Taking the last 5 terms manually yields about 4015 :( Already over, but you can't be b far off since the terms are decreasing pretty fast...

 

[morphism]

I get ~3883 for the first five terms!? You probably added in an even number somewhere.

 

[morphism]

I'm not really satisfied with my solution, but haven't been able to find anything better. I did notice some curious symmetries though:

S = tan²(1) + tan²(3) + ... + tan²(87) + tan²(89) = tan²(90-89) + tan²(90 - 87) + ... + tan²(90-3) + tan²(90-1) = cot²(1) + ... + cot²(89)

2S = (tan²(1) + tan²(3) + ... + tan²(87) + tan²(89)) + (cot²(1) + ... + cot²(89))
= (tan²(1) + cot²(1)) + ... + (tan²(89) + cot²(89))

Now everything on the left of the centre (that is: (tan²(45) + cot²(45)) = 2) is equal to the corresponding thing on the right of it, e.g. (tan²(1) + cot²(1)) = (tan²(89) + cot²(89)).

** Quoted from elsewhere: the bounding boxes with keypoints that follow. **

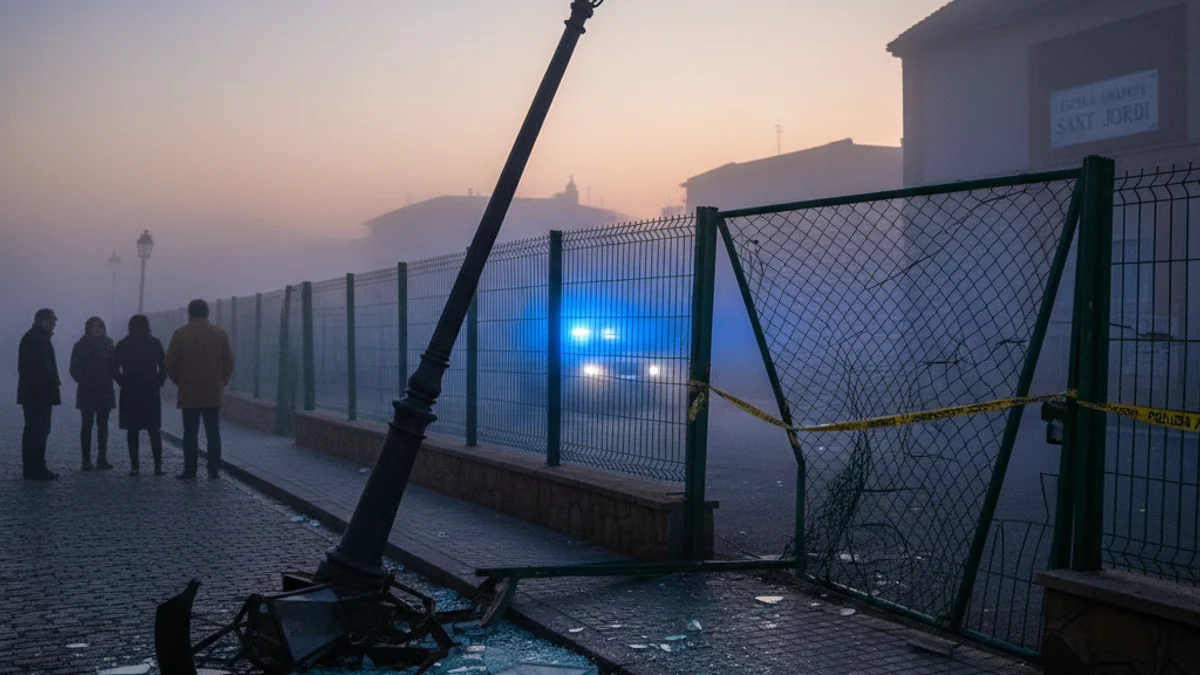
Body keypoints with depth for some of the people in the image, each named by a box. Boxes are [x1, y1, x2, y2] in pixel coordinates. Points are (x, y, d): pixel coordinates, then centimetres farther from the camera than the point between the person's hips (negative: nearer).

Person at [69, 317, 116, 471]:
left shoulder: (108, 344, 9)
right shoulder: (81, 346, 1)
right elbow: (75, 370, 0)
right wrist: (85, 381, -9)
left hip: (105, 392, 3)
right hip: (87, 392, -3)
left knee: (103, 425, 3)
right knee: (87, 425, -2)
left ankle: (102, 459, 6)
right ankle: (86, 460, -1)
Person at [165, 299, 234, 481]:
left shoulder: (180, 334, -2)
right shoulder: (219, 333, 1)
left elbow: (170, 364, -3)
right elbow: (229, 362, 1)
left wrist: (179, 382, 12)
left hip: (188, 393, -1)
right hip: (214, 393, 1)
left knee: (190, 433, 4)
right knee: (213, 432, 6)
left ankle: (190, 471, 5)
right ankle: (214, 470, 5)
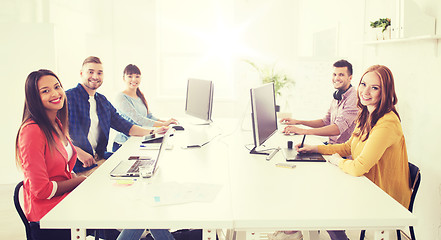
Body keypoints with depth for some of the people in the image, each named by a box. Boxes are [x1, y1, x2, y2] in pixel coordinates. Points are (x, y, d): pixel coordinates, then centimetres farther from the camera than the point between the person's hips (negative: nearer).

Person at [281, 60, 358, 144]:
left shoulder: (353, 98, -18)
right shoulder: (337, 96, 14)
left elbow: (338, 129, -28)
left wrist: (303, 131, -31)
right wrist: (297, 122, 9)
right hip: (331, 144, 8)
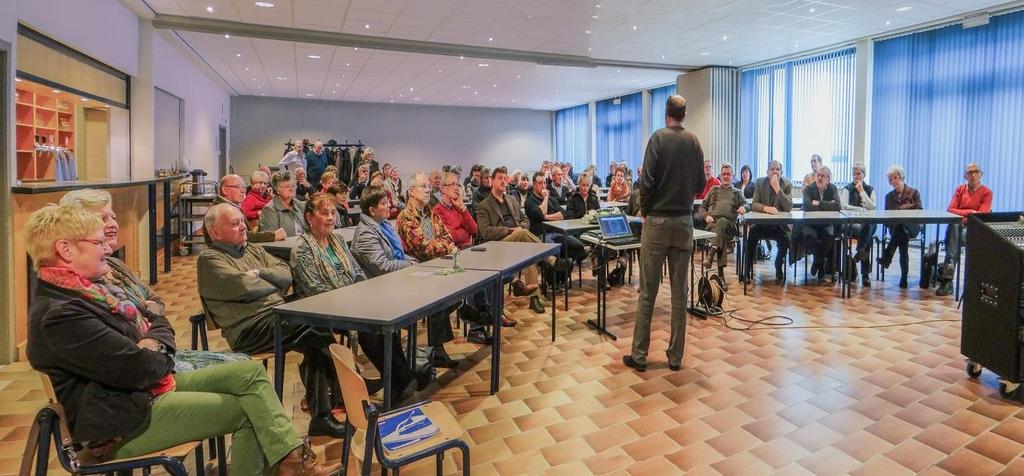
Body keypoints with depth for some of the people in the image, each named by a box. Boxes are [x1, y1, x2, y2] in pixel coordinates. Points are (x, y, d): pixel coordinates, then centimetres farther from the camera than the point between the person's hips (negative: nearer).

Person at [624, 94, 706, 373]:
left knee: (648, 292, 1)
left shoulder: (658, 138, -6)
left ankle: (639, 355, 6)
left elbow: (647, 180, -12)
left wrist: (644, 209, 3)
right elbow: (700, 184, 8)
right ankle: (675, 355, 15)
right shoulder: (694, 142, 5)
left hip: (658, 220, -4)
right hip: (685, 221, 4)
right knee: (679, 291, 8)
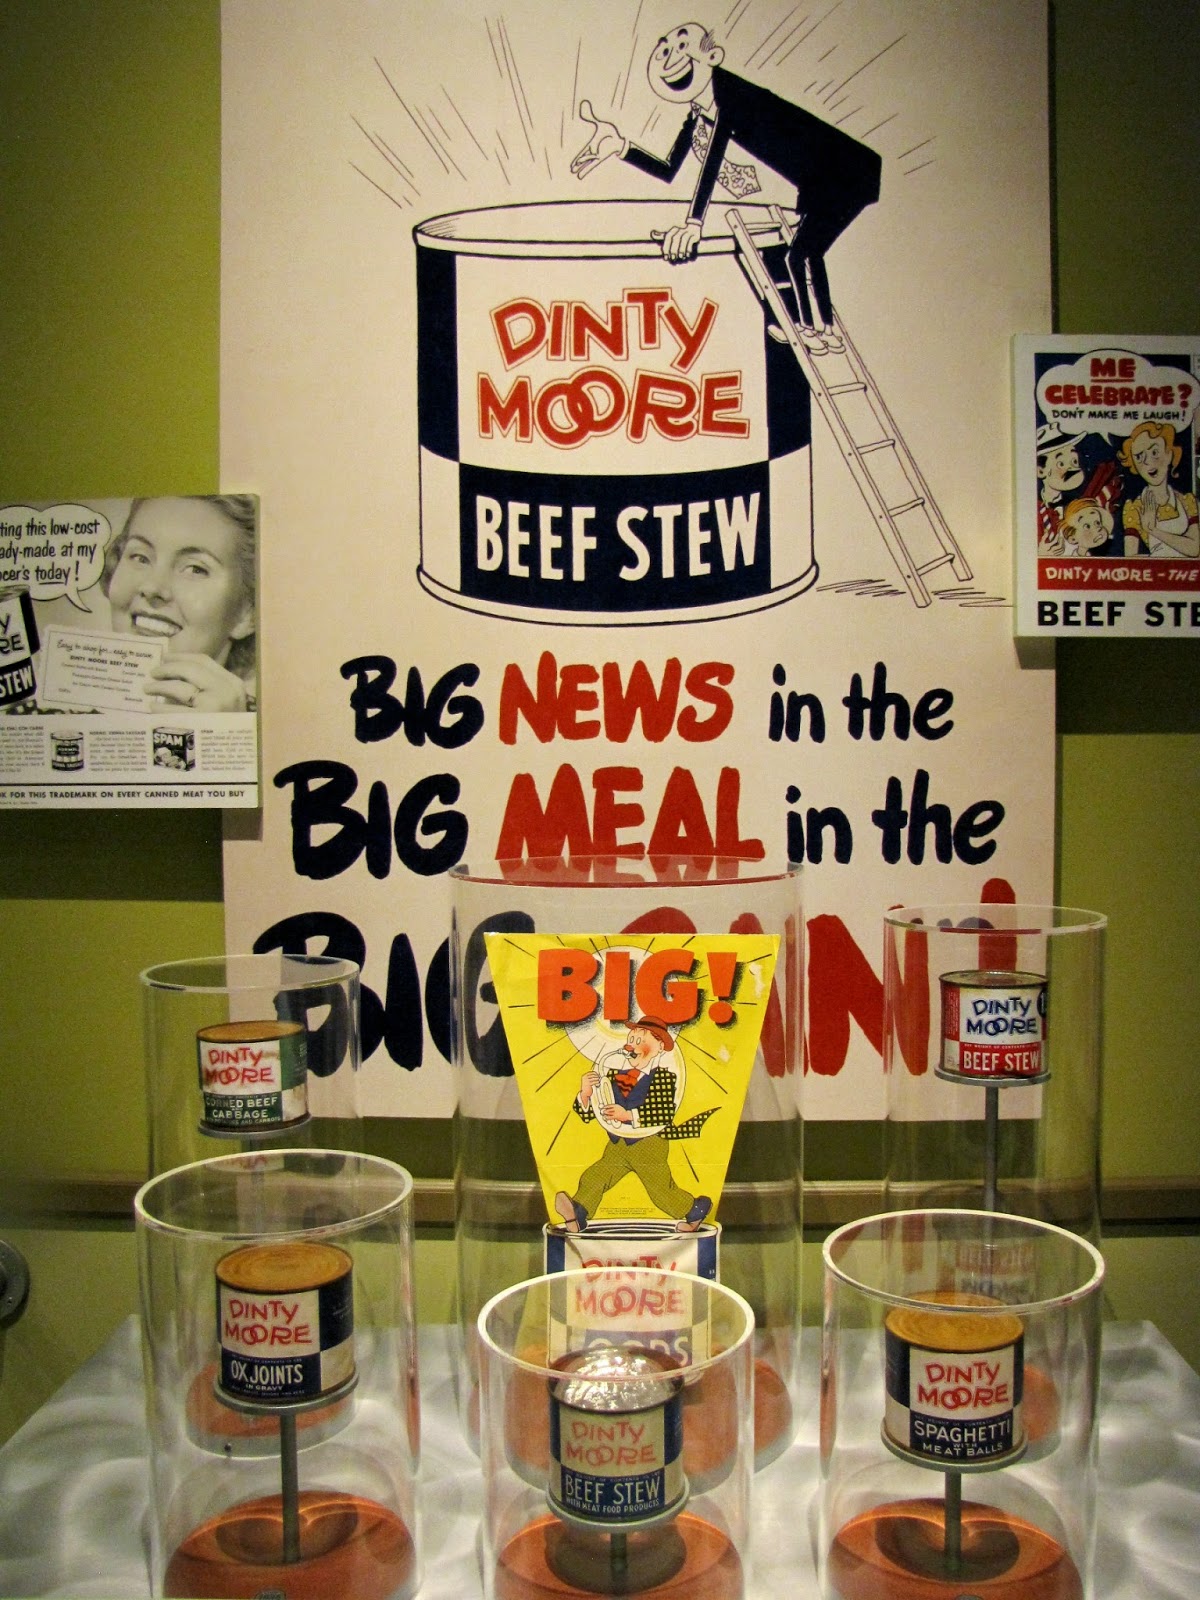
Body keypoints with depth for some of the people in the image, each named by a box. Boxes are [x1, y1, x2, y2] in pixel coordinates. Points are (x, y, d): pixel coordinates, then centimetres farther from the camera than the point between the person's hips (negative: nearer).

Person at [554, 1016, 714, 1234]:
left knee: (662, 1190, -2)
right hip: (617, 1146, 5)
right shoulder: (613, 1074, 4)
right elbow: (587, 1114, 6)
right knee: (592, 1179, -11)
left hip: (648, 1144, -5)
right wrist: (585, 1093, -15)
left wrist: (629, 1115, -29)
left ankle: (695, 1209, 21)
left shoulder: (663, 1075, -11)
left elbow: (666, 1112, -26)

But I haven't been able to get very far with this, and I'm too sleepy to continue trying. Maybe someone who's a trig magician can take it from here!

 

[Gib Z]

I readded the last 5 terms and I got around 3909.5, which still isn't what you have but I'll just take your calculation. What does Maple give for the sum?

 

[mda]

Looks to me like morphism has it nailed. Maple gives me 4005 to more than 1000sf, and the sum for the largest 5 terms is 3883.069... even manually on a calculator.

 

[Gib Z]

Looks like problem is solved then =] By the incredible work of morphism !

 

[CRGreathouse]

Looks to me like morphism has it nailed. Maple gives me 4005 to more than 1000sf, and the sum for the largest 5 terms is 3883.069... even manually on a calculator.

Likewise: on Pari, to 10,000 digits, I also get 4005. That took almost 30 seconds!